How to counter-balance or prevent them? That’s fairly rectifiable with a little creativity and forethought. Leaving on locks a little longer (without extra strain) to acknowledge the tapping flaw. Moving your hands out a little to address the gloves-to-jaw flaw. Continuing past range-preference in stick-sparring to counter the range-reliance flaw. Fight no-gi. Bring up the intensity and energy by always trying for dominant position and not settling for bottom. Put shoes on. Wait a couple of seconds before handing back that knife or stick. (if you must work the disarm…) Grapple multiples. See what it feels like to grapple on concrete/cement. (you’ll get a different perspective of the potential repercussions of doing so on the street, and how much you won’t like it) Have others standing around randomly through some light kicks or punches while you’re down there. I’ve seen a number who do this already. They’re definitely out there.These design flaws can be trained out, as bad habits can and without much issue if aware. That’s the rectifiable part, people are doing it. But….

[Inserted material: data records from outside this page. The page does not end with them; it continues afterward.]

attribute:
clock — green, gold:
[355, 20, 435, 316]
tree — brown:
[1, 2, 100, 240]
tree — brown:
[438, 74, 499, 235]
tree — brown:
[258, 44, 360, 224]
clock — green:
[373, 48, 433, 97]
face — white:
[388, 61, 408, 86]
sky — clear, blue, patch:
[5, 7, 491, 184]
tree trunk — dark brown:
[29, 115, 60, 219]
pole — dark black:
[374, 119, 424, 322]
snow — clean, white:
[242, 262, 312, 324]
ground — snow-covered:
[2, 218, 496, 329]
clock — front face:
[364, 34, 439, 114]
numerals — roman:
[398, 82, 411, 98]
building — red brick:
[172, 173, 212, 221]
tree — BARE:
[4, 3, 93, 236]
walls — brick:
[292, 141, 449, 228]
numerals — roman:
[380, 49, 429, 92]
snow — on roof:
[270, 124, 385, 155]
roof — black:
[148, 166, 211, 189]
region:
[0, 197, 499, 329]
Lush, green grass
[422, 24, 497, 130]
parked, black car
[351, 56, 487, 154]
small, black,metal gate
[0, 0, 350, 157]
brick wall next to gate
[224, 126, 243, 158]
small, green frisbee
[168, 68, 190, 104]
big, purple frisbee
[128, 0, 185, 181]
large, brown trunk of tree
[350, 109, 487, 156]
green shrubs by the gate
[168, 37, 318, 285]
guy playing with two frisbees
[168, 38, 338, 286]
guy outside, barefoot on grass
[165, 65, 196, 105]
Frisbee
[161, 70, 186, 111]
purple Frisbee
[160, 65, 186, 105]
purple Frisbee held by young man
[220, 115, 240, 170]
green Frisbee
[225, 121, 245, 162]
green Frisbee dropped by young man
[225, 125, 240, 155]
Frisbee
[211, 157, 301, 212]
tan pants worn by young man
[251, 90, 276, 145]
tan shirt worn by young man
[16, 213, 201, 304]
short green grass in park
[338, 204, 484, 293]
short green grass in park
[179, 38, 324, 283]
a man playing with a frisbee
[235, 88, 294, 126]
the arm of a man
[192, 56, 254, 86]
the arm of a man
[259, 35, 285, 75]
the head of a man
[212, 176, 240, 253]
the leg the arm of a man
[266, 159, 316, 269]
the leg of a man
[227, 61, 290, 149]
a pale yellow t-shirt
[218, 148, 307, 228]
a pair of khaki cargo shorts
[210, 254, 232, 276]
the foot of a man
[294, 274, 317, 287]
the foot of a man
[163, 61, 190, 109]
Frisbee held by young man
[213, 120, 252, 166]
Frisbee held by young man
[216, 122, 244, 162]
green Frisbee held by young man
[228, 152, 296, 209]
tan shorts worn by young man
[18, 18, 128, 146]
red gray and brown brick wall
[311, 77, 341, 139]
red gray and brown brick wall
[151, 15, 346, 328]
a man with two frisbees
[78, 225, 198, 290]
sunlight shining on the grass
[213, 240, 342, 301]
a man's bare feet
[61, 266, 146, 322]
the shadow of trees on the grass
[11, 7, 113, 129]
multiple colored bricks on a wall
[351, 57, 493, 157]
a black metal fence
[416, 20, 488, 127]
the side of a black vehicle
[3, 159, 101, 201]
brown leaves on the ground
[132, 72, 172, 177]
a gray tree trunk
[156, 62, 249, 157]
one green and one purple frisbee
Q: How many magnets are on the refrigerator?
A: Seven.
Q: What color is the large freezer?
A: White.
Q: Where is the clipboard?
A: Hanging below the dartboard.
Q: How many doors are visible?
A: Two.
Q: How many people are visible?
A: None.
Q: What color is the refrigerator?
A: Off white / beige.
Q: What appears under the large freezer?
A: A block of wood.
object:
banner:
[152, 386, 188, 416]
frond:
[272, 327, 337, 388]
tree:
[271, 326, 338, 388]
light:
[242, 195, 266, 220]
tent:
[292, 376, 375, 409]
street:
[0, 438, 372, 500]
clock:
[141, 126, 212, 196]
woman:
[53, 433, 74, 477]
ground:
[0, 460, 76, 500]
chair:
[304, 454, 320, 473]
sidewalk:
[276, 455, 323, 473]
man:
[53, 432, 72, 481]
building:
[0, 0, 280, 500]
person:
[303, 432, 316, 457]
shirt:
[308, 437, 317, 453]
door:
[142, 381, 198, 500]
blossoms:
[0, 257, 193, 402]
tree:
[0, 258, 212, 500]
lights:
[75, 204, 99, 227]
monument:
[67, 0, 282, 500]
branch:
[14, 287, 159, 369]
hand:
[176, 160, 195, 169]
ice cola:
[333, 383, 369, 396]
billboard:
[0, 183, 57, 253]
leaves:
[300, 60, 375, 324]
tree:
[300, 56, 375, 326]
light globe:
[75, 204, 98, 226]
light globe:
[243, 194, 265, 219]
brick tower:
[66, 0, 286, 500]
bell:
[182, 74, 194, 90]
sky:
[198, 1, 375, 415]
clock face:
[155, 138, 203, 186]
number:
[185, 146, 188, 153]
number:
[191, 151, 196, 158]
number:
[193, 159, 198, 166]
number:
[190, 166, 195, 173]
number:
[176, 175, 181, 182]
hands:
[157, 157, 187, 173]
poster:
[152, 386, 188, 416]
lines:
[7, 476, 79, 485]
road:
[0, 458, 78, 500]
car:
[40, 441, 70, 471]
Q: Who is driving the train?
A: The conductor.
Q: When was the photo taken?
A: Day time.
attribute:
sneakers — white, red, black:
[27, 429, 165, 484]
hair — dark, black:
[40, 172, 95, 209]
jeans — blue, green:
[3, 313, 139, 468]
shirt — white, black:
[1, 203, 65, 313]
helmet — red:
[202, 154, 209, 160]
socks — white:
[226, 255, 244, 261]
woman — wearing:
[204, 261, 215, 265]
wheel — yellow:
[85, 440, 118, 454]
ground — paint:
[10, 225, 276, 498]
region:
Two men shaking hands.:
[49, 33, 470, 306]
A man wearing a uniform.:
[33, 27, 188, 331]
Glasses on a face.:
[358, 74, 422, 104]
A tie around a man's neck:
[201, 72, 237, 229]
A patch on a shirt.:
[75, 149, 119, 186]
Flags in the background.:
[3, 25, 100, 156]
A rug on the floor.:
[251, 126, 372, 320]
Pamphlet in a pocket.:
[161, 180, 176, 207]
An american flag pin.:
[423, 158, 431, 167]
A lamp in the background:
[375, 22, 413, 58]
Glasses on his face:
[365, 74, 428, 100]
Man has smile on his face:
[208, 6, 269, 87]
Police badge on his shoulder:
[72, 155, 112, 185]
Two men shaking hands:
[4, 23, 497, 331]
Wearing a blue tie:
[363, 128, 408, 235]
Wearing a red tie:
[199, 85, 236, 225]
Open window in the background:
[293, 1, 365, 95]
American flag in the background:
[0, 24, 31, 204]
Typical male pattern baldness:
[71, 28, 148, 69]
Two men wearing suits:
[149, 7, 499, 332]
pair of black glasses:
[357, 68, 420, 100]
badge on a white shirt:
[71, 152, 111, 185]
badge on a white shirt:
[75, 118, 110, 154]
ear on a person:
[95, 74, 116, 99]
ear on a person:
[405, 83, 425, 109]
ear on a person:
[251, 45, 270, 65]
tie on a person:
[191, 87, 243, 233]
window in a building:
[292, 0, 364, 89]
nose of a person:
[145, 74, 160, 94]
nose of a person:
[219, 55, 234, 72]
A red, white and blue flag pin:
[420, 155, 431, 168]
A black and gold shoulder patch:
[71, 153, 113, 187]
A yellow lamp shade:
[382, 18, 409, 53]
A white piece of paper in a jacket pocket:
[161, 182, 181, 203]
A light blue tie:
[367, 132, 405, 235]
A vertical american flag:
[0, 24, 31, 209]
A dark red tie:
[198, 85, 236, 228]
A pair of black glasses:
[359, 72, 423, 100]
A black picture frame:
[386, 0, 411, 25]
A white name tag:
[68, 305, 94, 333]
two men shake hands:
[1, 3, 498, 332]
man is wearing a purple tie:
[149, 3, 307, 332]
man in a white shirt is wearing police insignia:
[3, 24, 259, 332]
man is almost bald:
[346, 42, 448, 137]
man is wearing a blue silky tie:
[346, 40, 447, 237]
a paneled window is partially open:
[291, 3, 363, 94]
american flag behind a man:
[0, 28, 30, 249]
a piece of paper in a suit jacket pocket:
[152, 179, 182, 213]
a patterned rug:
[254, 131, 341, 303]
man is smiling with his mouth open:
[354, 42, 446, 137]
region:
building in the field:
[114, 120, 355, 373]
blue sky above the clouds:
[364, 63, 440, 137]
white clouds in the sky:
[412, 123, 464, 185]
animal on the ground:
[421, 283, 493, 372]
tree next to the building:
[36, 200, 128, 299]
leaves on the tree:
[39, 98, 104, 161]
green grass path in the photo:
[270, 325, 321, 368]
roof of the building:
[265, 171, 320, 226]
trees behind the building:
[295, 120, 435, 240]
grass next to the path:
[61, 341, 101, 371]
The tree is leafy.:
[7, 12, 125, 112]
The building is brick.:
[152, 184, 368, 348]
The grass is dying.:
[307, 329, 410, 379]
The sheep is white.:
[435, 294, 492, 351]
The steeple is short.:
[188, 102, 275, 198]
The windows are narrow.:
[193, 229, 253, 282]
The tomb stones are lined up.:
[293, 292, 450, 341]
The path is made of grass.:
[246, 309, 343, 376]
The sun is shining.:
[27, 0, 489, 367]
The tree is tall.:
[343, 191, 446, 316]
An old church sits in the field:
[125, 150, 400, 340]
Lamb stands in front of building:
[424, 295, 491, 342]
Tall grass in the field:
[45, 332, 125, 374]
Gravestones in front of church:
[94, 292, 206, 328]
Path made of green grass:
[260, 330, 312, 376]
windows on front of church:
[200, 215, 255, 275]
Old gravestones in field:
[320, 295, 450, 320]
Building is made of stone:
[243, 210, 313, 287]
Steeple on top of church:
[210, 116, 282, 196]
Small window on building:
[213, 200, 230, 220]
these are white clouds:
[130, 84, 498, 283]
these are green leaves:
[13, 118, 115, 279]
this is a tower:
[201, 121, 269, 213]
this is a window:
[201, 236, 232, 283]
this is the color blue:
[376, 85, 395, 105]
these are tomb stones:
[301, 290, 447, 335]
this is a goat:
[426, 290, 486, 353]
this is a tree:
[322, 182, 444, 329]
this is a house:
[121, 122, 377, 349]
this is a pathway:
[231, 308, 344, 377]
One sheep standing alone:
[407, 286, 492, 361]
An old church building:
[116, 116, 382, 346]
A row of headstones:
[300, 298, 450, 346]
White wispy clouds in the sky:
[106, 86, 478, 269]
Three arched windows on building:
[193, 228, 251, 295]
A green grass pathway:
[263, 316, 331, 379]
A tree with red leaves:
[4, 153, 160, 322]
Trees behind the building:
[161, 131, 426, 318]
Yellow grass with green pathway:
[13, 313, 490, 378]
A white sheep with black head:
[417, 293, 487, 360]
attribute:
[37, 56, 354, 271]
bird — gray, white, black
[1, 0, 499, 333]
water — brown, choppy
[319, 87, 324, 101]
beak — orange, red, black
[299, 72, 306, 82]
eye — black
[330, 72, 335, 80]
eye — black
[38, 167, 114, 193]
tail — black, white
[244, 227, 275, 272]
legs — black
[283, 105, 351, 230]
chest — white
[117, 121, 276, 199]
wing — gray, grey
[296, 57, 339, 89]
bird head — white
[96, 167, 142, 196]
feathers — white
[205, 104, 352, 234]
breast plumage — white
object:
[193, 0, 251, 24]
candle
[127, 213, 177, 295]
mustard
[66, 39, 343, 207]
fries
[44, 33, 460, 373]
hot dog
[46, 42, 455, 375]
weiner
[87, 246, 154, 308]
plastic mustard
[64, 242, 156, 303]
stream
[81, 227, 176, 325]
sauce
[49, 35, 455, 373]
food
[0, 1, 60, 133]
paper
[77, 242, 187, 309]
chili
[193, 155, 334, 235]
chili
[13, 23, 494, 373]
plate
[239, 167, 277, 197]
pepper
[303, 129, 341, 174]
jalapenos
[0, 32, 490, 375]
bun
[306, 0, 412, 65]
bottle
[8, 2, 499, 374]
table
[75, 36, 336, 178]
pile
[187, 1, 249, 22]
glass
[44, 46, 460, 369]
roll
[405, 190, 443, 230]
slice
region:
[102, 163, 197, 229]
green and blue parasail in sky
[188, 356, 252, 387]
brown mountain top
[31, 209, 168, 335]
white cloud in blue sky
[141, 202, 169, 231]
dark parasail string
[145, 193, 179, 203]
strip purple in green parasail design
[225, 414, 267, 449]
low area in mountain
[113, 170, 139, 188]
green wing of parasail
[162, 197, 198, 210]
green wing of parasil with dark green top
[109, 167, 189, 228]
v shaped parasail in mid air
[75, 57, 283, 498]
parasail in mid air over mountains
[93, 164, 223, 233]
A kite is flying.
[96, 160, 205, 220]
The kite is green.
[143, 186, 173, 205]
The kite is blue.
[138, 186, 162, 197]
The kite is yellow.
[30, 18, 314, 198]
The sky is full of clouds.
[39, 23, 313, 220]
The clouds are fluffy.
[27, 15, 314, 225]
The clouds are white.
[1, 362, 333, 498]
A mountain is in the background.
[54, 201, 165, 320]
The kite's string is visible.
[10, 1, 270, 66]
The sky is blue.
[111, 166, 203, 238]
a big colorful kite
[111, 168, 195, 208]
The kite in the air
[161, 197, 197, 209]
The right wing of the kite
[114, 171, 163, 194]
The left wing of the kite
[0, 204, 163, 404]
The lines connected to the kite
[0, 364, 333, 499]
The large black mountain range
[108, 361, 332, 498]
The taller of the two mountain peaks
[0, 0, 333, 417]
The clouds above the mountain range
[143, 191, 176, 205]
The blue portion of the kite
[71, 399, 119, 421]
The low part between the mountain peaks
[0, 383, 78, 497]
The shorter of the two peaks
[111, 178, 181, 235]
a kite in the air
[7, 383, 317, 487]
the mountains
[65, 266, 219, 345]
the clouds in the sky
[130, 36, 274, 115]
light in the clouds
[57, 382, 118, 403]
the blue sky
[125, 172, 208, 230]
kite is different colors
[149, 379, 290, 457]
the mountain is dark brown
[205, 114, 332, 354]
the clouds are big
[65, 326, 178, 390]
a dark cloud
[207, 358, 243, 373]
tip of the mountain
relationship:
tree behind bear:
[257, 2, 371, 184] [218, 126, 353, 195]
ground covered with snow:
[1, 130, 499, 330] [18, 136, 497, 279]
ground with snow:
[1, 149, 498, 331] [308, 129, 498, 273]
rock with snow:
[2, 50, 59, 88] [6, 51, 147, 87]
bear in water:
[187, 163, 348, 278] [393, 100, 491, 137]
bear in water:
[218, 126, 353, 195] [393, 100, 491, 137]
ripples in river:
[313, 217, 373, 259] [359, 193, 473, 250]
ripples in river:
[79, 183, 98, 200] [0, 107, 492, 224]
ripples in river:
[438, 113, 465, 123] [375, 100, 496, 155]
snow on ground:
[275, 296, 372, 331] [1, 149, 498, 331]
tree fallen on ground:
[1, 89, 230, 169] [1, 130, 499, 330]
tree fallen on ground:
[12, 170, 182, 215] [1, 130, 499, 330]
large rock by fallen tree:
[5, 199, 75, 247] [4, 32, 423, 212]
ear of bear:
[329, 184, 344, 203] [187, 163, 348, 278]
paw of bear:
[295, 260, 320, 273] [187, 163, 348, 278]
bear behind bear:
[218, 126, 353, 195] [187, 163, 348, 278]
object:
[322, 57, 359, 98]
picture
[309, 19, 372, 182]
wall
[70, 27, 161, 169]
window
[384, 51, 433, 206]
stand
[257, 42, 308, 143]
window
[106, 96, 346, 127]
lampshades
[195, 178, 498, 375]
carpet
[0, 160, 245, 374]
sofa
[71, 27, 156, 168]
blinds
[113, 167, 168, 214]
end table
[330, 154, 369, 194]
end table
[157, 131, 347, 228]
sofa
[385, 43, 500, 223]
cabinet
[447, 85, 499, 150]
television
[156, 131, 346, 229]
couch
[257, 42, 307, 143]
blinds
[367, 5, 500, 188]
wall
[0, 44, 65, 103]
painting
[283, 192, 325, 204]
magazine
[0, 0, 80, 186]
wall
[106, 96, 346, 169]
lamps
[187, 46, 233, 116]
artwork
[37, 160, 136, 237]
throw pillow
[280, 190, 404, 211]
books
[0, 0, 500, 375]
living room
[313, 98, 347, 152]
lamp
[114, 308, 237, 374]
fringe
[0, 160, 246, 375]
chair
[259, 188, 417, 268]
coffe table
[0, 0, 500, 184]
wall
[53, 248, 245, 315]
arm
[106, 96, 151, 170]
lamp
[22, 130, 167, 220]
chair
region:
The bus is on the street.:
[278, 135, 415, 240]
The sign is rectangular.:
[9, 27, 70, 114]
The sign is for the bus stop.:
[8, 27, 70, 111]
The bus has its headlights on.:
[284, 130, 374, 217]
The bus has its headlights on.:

….how to MANIPULATE them in others…at least hypothetically, if for no other reason than to plant a seed in your own head? Tap-out intentionally to see what predominantly transpires – they let go. After tapping-out, keep attacking and see what happens. Most often the other person, after letting go, will cry foul, stop fighting, complain, or call fairness issues because they submitted you already – exactly to the point. Practice deploying a hidden training weapon without being detected. Add a (subtle) element of fouls – skin-grabs, eye-brushing, groin-grazing, light-biting, even as solely a transition to something more impactful but to plant that “no-restrictions, flip-the-switch” mindset in your own brain. (nothing that will cause an escalation of hard feelings or resentment, just something subtle and under-the-radar for self-usage)

Change the range…invade space. Step on exposed-toes. Feign injury. Question their style or instructor. Add some intense verbal aggression. Swear. Don’t square-off, force an interview. Act unstable and irrational, be unpredictable. Serpentine movements. Odd angles. Step on dropped blades or attack him while he’s picking his up. Drag surrounding things laying about into the fray. Pin him in a corner. Use training gear as either a weapon itself or a tool to use against the wearer. (grab his trunks/gloves, metal/wooden weapons are weapons too, focus mitts can be great distraction-projectiles) Discuss how your style/system would fare out of its comfort zone and come up with some tactical ideas on how that could be averted for others trying to manipulate your own training. Real-life case studies where you superimpose your style into the scenario and measure (as unbiased as is possible) what flaws would’ve presented themselves. All these things can be used to off-balance, provoke, trigger, or otherwise disrupt/manipulate emotional stability….outside of class and if needed…but to be noted.

A short anecdote. I once had a student/friend who trained muay thai and MMA. Good fighter, authentically. He was telling me how he’s covered all the ranges and was becoming a “complete fighter”. (grappling, clinching, striking, kicking) I started explaining to him the thing about complete fighters, snarled viscerally while attacking him aggressively, clawing his face, and biting his shoulder before throwing him to the ground and lightly neck-cranking him. He admitted to freezing entirely and shutting-down. I mentioned that he hadn’t yet covered the “psychological range.”

How can you manipulate systems-training? Turning-the-tables on your regular thought processes is always healthy to tune-out from the scope you’ve adopted. Reverse-engineer and think from the other end sometimes. Bigger pictures are clearer pictures. Remember, as more and more people train in martial arts, more and more training scars are out there. It may not just be an untrained lacking-in-knowledge street-guy any longer that you could face. “Training” is no unique thing any longer.